Scientific classification
- Kingdom: Animalia
- Phylum: Mollusca
- Class: Gastropoda
- Subclass: Caenogastropoda
- Order: Neogastropoda
- Superfamily: Conoidea
- Family: Conidae
- Genus: Conus
- Species: C. variegatus
- Binomial name: Conus variegatus Kiener, 1848
- Synonyms: Conus (Lautoconus) variegatus Kiener, 1848 · accepted, alternate representation; Conus obtusus Kiener, 1845 (invalid: junior homonym of Conus mediterraneus var. obtusa Requien, 1848); Varioconus variegatus (Kiener, 1848);

= Conus variegatus =

- Authority: Kiener, 1848
- Conservation status: LC
- Synonyms: Conus (Lautoconus) variegatus Kiener, 1848 · accepted, alternate representation, Conus obtusus Kiener, 1845 (invalid: junior homonym of Conus mediterraneus var. obtusa Requien, 1848), Varioconus variegatus (Kiener, 1848)

Species of sea snail

Conus variegatus, common name the variable cone, is a species of sea snail, a marine gastropod mollusk in the family Conidae, the cone snails and their allies.
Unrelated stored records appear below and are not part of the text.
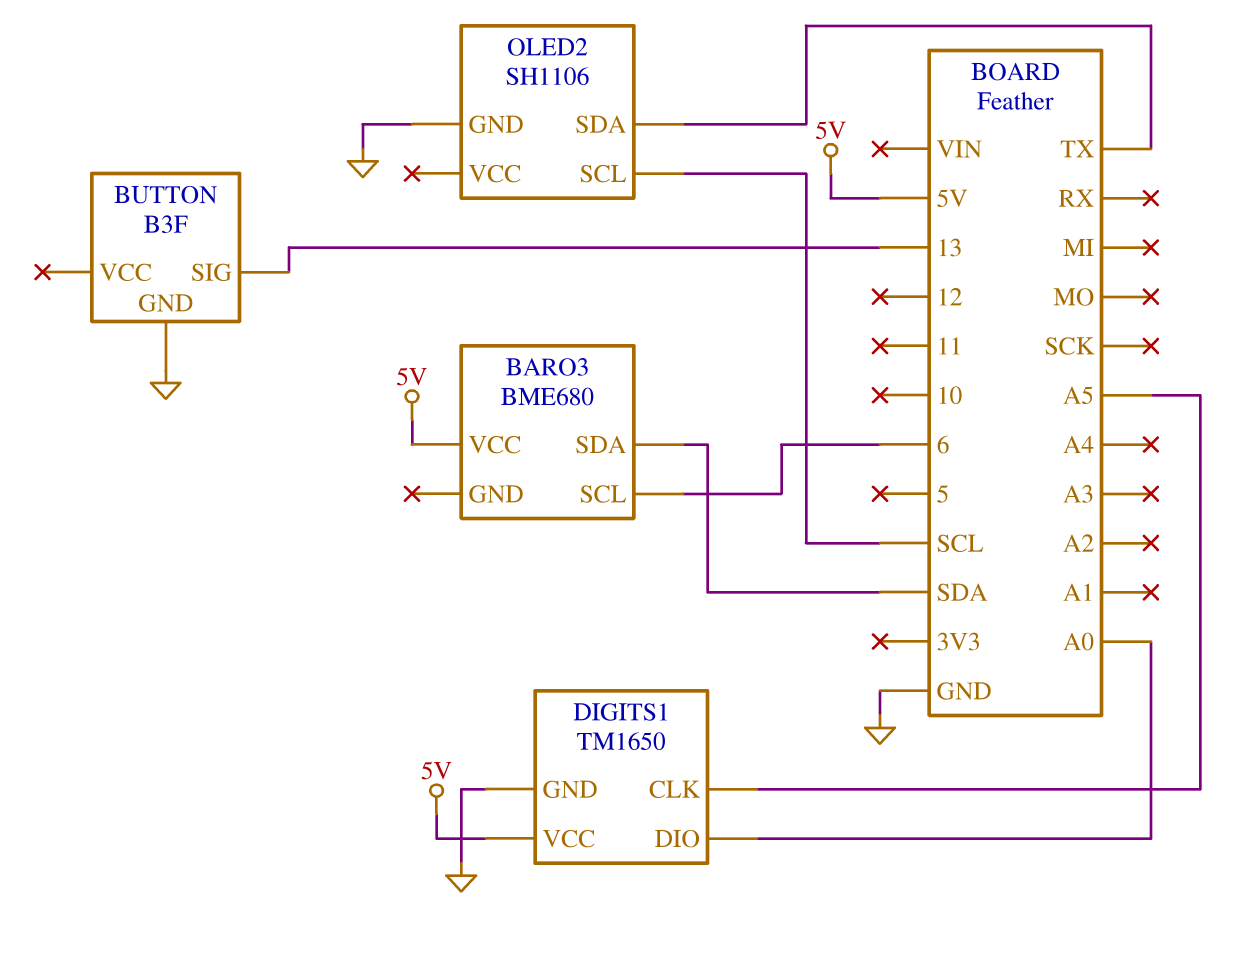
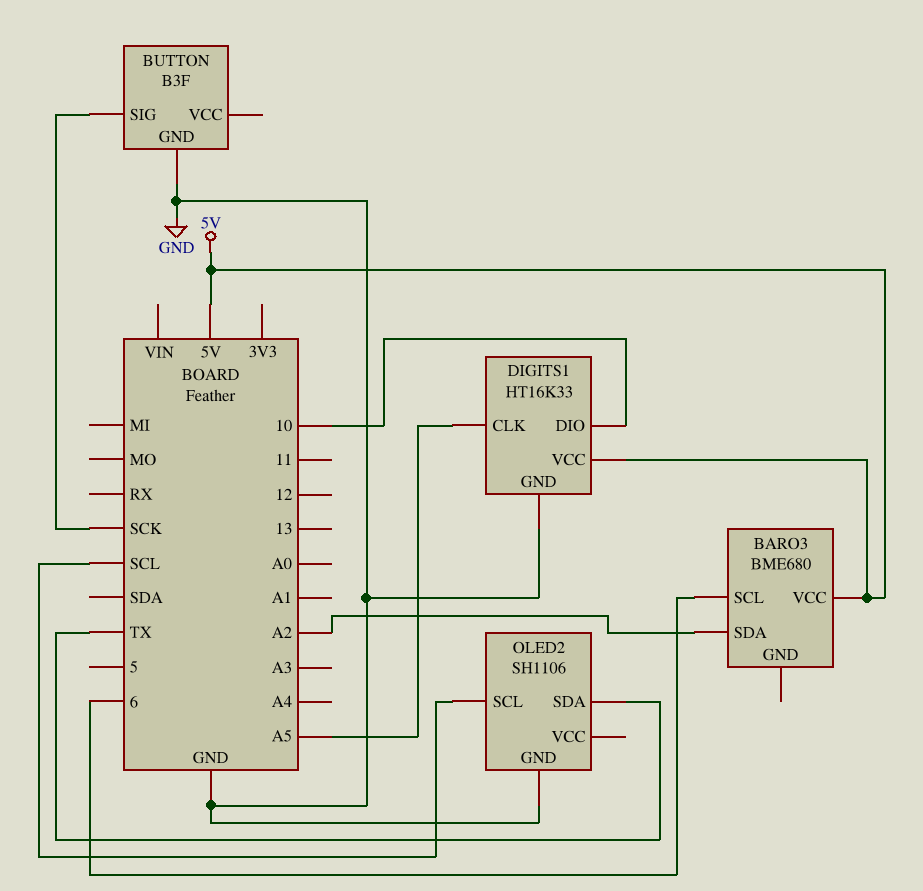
BARO3 pin SDA: SDA -> A2
BUTTON pin SIG: 13 -> SCK
DIGITS1: TM1650 -> HT16K33
DIGITS1 pin DIO: A0 -> 10

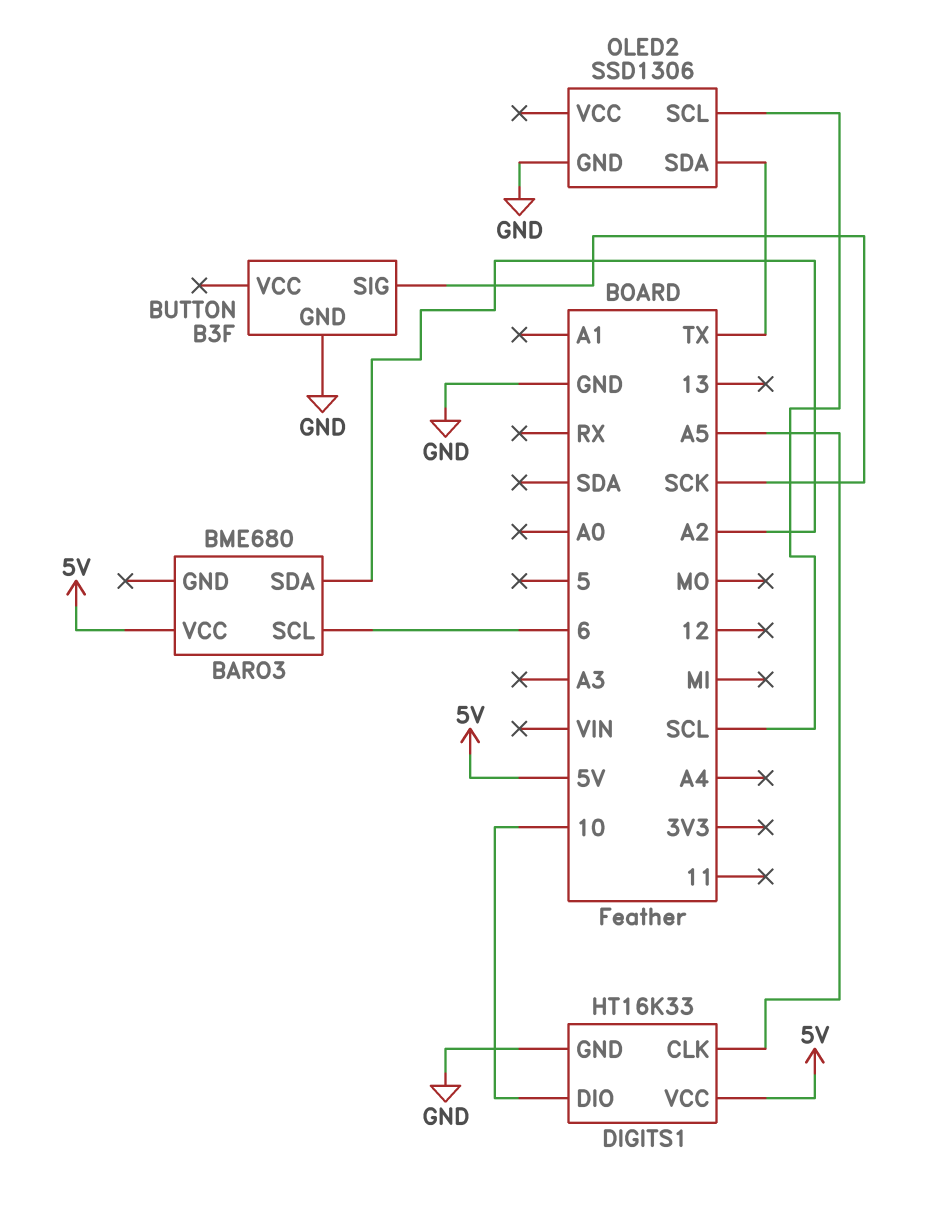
OLED2: SH1106 -> SSD1306

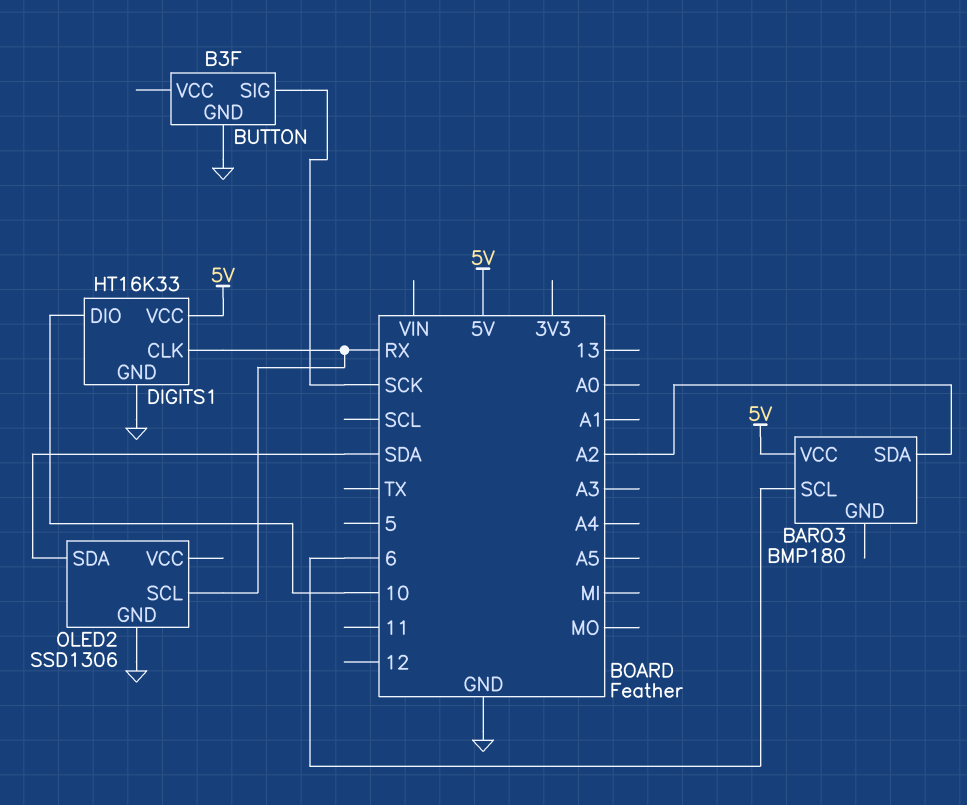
BARO3: BME680 -> BMP180
DIGITS1 pin CLK: A5 -> RX
OLED2 pin SCL: SCL -> RX
OLED2 pin SDA: TX -> SDA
Like all species within the genus Conus, these snails are predatory and venomous. They are capable of stinging humans, therefore live ones should be handled carefully or not at all.

==Description==
The size of the shell varies between 12 mm and 43 mm. The color of the shell is yellowish brown or chestnut-color, maculated with brown on the shoulder, The shell shows numerous fine chocolate revolving lines often broken up into spots.

==Distribution==
This species occurs in the Atlantic Ocean off Angola.